Book Synopsis Handbook of the British Novel in the Long Eighteenth Century by : Katrin Berndt
Download or read book Handbook of the British Novel in the Long Eighteenth Century written by Katrin Berndt and published by Walter de Gruyter GmbH & Co KG. This book was released on 2022-07-18 with total page 593 pages. Available in PDF, EPUB and Kindle. Book excerpt: The handbook offers a comprehensive introduction to the British novel in the long eighteenth century, when this genre emerged to develop into the period’s most versatile and popular literary form. Part I features six systematic chapters that discuss literary, intellectual, socio-economic, and political contexts, providing innovative approaches to issues such as sense and sentiment, gender considerations, formal characteristics, economic history, enlightened and radical concepts of citizenship and human rights, ecological ramifications, and Britain’s growing global involvement. Part II presents twenty-five analytical chapters that attend to individual novels, some canonical and others recently recovered. These analyses engage the debates outlined in the systematic chapters, undertaking in-depth readings that both contextualize the works and draw on relevant criticism, literary theory, and cultural perspectives. The handbook’s breadth and depth, clear presentation, and lucid language make it attractive and accessible to scholar and student alike.

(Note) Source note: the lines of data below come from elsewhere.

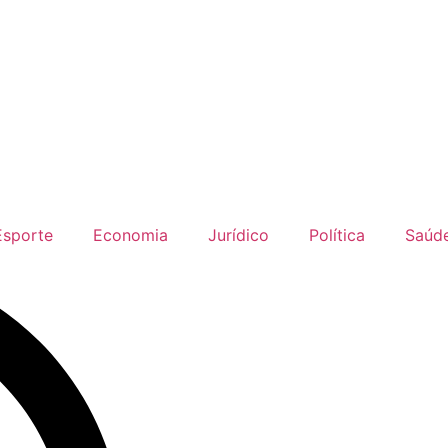
Esporte
Economia
Jurídico
Política
Saúd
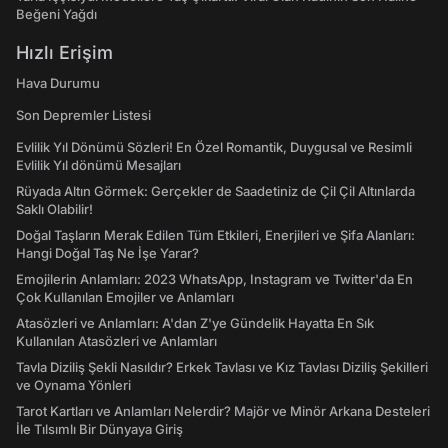
Beğeni Yağdı
Hızlı Erişim
Hava Durumu
Son Depremler Listesi
Evlilik Yıl Dönümü Sözleri! En Özel Romantik, Duygusal ve Resimli
Evlilik Yıl dönümü Mesajları
Rüyada Altın Görmek: Gerçekler de Saadetiniz de Çil Çil Altınlarda
Saklı Olabilir!
Doğal Taşların Merak Edilen Tüm Etkileri, Enerjileri ve Şifa Alanları:
Hangi Doğal Taş Ne İşe Yarar?
Emojilerin Anlamları: 2023 WhatsApp, Instagram ve Twitter'da En
Çok Kullanılan Emojiler ve Anlamları
Atasözleri ve Anlamları: A'dan Z'ye Gündelik Hayatta En Sık
Kullanılan Atasözleri ve Anlamları
Tavla Diziliş Şekli Nasıldır? Erkek Tavlası ve Kız Tavlası Diziliş Şekilleri
ve Oynama Yönleri
Tarot Kartları ve Anlamları Nelerdir? Majör ve Minör Arkana Desteleri
İle Tılsımlı Bir Dünyaya Giriş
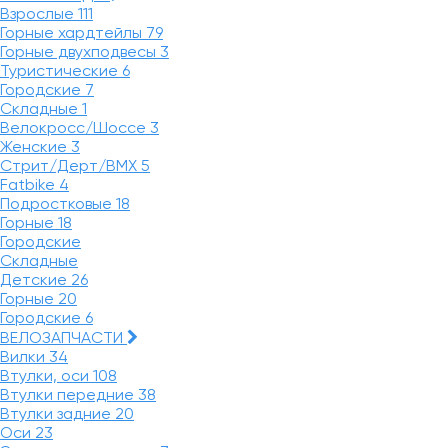
Взрослые
111
Горные хардтейлы
79
Горные двухподвесы
3
Туристические
6
Городские
7
Складные
1
Велокросс/Шоссе
3
Женские
3
Стрит/Дерт/BMX
5
Fatbike
4
Подростковые
18
Горные
18
Городские
Складные
Детские
26
Горные
20
Городские
6
ВЕЛОЗАПЧАСТИ
Вилки
34
Втулки, оси
108
Втулки передние
38
Втулки задние
20
Оси
23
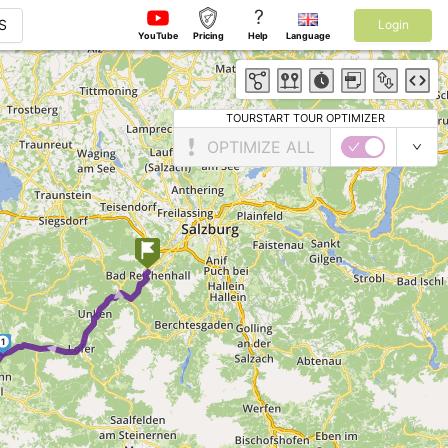
?
S
Login
YouTube
Pricing
Help
Language
TOURSTART TOUR OPTIMIZER
OPTIMIZE ALL
► ►
1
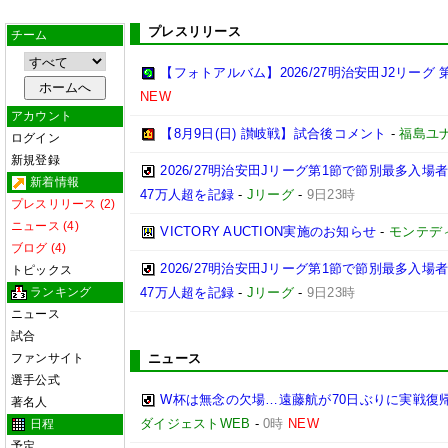
プレスリリース
チーム
【フォトアルバム】2026/27明治安田J2リーグ 第
NEW
アカウント
【8月9日(日) 讃岐戦】試合後コメント
-
福島ユ
ログイン
新規登録
2026/27明治安田Jリーグ第1節で節別最多入場
新着情報
47万人超を記録
-
Jリーグ
-
9日23時
プレスリリース (2)
ニュース (4)
VICTORY AUCTION実施のお知らせ
-
モンテデ
ブログ (4)
2026/27明治安田Jリーグ第1節で節別最多入
トピックス
ランキング
47万人超を記録
-
Jリーグ
-
9日23時
ニュース
試合
ファンサイト
ニュース
選手公式
W杯は無念の欠場…遠藤航が70日ぶりに実戦復帰
著名人
ダイジェストWEB
-
0時
NEW
日程
予定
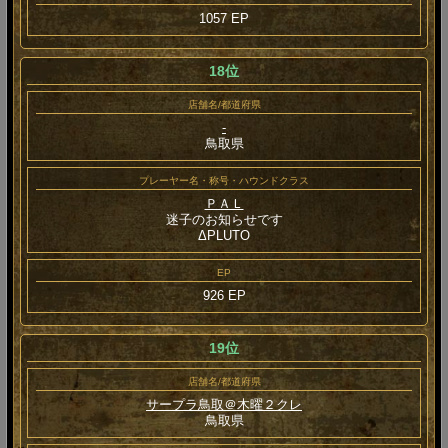
1057 EP
18位
店舗名/都道府県
-
鳥取県
プレーヤー名・称号・ハウンドクラス
ＰＡＬ
迷子のお知らせです
ΔPLUTO
EP
926 EP
19位
店舗名/都道府県
サープラ鳥取＠木曜２クレ
鳥取県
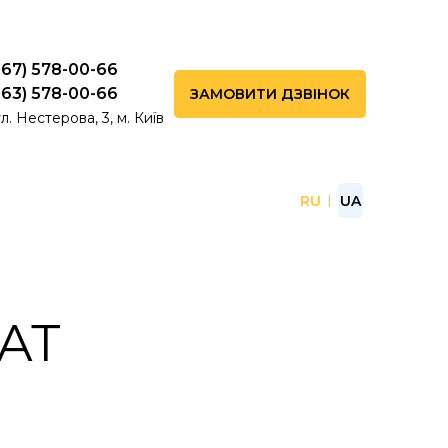
067) 578-00-66
063) 578-00-66
ЗАМОВИТИ ДЗВІНОК
л. Нестерова, 3, м. Київ
RU
UA
АТ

Book Synopsis The Cambridge Companion to Women's Writing in the Romantic Period by : Devoney Looser
Download or read book The Cambridge Companion to Women's Writing in the Romantic Period written by Devoney Looser and published by Cambridge University Press. This book was released on 2015-03-12 with total page 275 pages. Available in PDF, EPUB and Kindle. Book excerpt: The Romantic period saw the first generations of professional women writers flourish in Great Britain. Literary history is only now giving them the attention they deserve, for the quality of their writings and for their popularity in their own time. This collection of new essays by leading scholars explores the challenges and achievements of this fascinating set of women writers, including Jane Austen, Mary Wollstonecraft, Ann Radcliffe, Hannah More, Maria Edgeworth, and Mary Shelley alongside many lesser-known female authors writing and publishing during this period. Chapters consider major literary genres, including poetry, fiction, drama, travel writing, histories, essays, and political writing, as well as topics such as globalization, colonialism, feminism, economics, families, sexualities, aging, and war. The volume shows how gender intersected with other aspects of identity and with cultural concerns that then shaped the work of authors, critics, and readers.